Oracle can provide this specification as a member submission if that  
helps the WG.

>
>
>>> But we would rather use a standard API than rely on Gears.
>>
>> I think if we are serious about building a good foundation for local
>> persistence, then we should have more precise requirements for Web  
>> Storage.
>> Otherwise, we risk prematurely standardizing some dialect of SQL  
>> supported
>> by SQLite as "Web Storage".
>
> Not sure if it makes a difference, but I would be very surprised if we
> ended up with the same SQL dialect as what SQLite uses. I haven't
> worked with SQLite personally, but from what I understand it uses some
> extensions that doesn't exist in many other database engines. It's
> important to me that we don't lock ourselves into any particular
> database and so we should restrict ourselves to a dialect that is
> widely supported. So for example if you couldn't use an Oracle DB as a
> backend I would be very disappointed.
>
>> Here's a compilation of requirements from what I have read in this  
>> thread
>> and other work I have done in this area:
>
>> queries may involve full-text search, parameterized or query by  
>> example
>> search, or a combination
>
> What do you mean by "query by example"?
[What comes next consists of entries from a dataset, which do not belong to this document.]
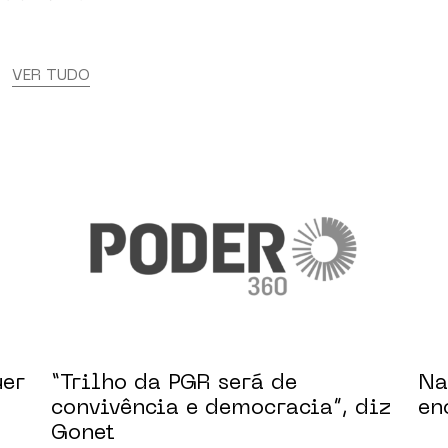
s
VER TUDO
uer
“Trilho da PGR será de
Na
convivência e democracia”, diz
en
Gonet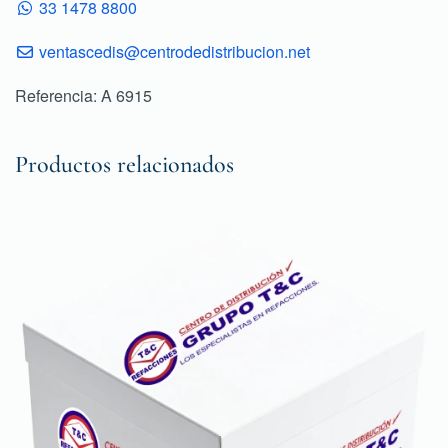
33 1478 8800
ventascedis@centrodedistribucion.net
Referencia: A 6915
Productos relacionados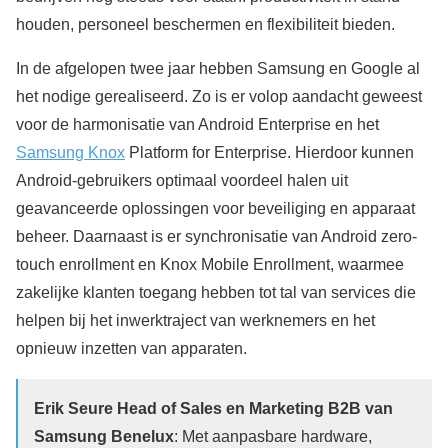
houden, personeel beschermen en flexibiliteit bieden.
In de afgelopen twee jaar hebben Samsung en Google al
het nodige gerealiseerd. Zo is er volop aandacht geweest
voor de harmonisatie van Android Enterprise en het
Samsung Knox
Platform for Enterprise. Hierdoor kunnen
Android-gebruikers optimaal voordeel halen uit
geavanceerde oplossingen voor beveiliging en apparaat
beheer. Daarnaast is er synchronisatie van Android zero-
touch enrollment en Knox Mobile Enrollment, waarmee
zakelijke klanten toegang hebben tot tal van services die
helpen bij het inwerktraject van werknemers en het
opnieuw inzetten van apparaten.
Erik Seure Head of Sales en Marketing B2B van
Samsung Benelux
: Met aanpasbare hardware,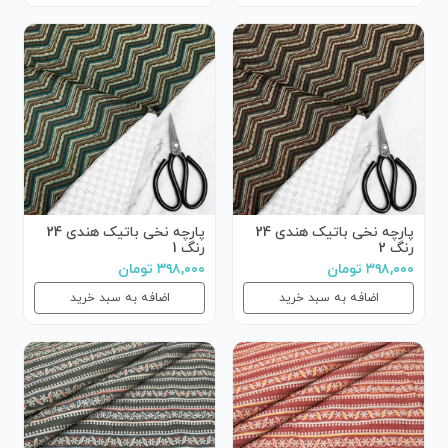
پارچه نخی باتیک هندی 24
پارچه نخی باتیک هندی 24
رنگ 2
رنگ 1
۳۹۸,۰۰۰ تومان
۳۹۸,۰۰۰ تومان
اضافه به سبد خرید
اضافه به سبد خرید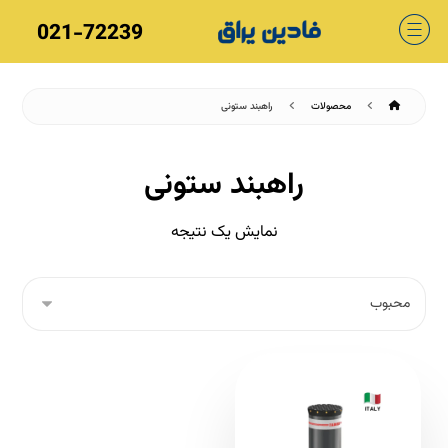
021-72239
محصولات
راهبند ستونی
راهبند ستونی
نمایش یک نتیجه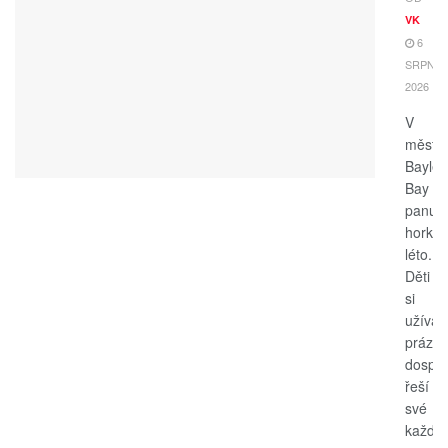
VK
6
SRPNA,
2026
V
měste
Bayle
Bay
panuje
horké
léto.
Děti
si
užívají
prázdn
dospěl
řeší
své
každo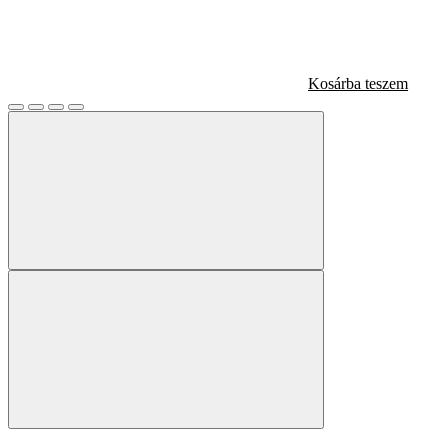
Kosárba teszem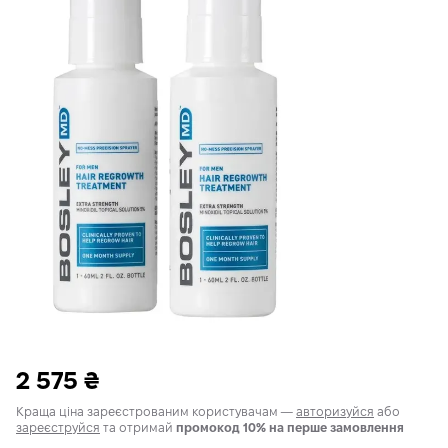
2 575
₴
Краща ціна зареєстрованим користувачам —
авторизуйся
або
зареєструйся
та отримай
промокод 10% на перше замовлення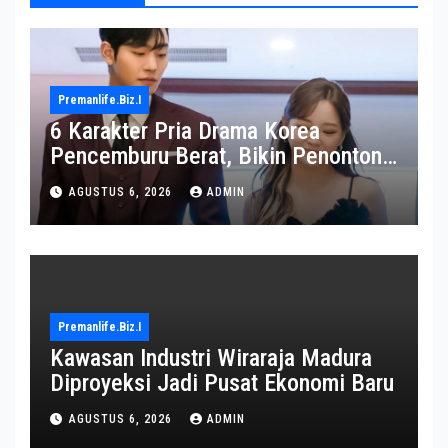
Premanlife.biz.i
6 Karakter Pria Drama Korea
Pencemburu Berat, Bikin Penonton
Gemas
AGUSTUS 6, 2026
ADMIN
Premanlife.biz.i
Kawasan Industri Wiraraja Madura
Diproyeksi Jadi Pusat Ekonomi Baru
AGUSTUS 6, 2026
ADMIN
 From [1] and [2], QBE is a mechanism to create a query based on  
examples provided by a user searching data. Microsoft Access and  
Siebel CRM both have given QBE access to their users for long and it  
avoids having the user specify detailed SQL queries.

>
>
>> queries permit user defined functions
>
> Why?

UDFs enable specialized processing of application data in a language  
that is easily understood by the application designer.

>
>
>> Application data may only be accessed by authorized users
>
> This *might* be something we can punt to the implementation. I.e. we
> can say it's the UAs responsibility to encrypt the data that the
> application asks the UA to store (no matter if we're talkign storing
> in cookies, localStorage, SQL, AtomDB or whatever). The UA can then
> ask the user to provide a key to access the storage.

Web Storage and Gears have both taken an approach that do not allow  
the server to control access to data once the data has been stored  
locally. This behavior is not acceptable for many applications we deal  
with where the server should be able to detonate the local store if  
certain situations, such as a user logging out, occur.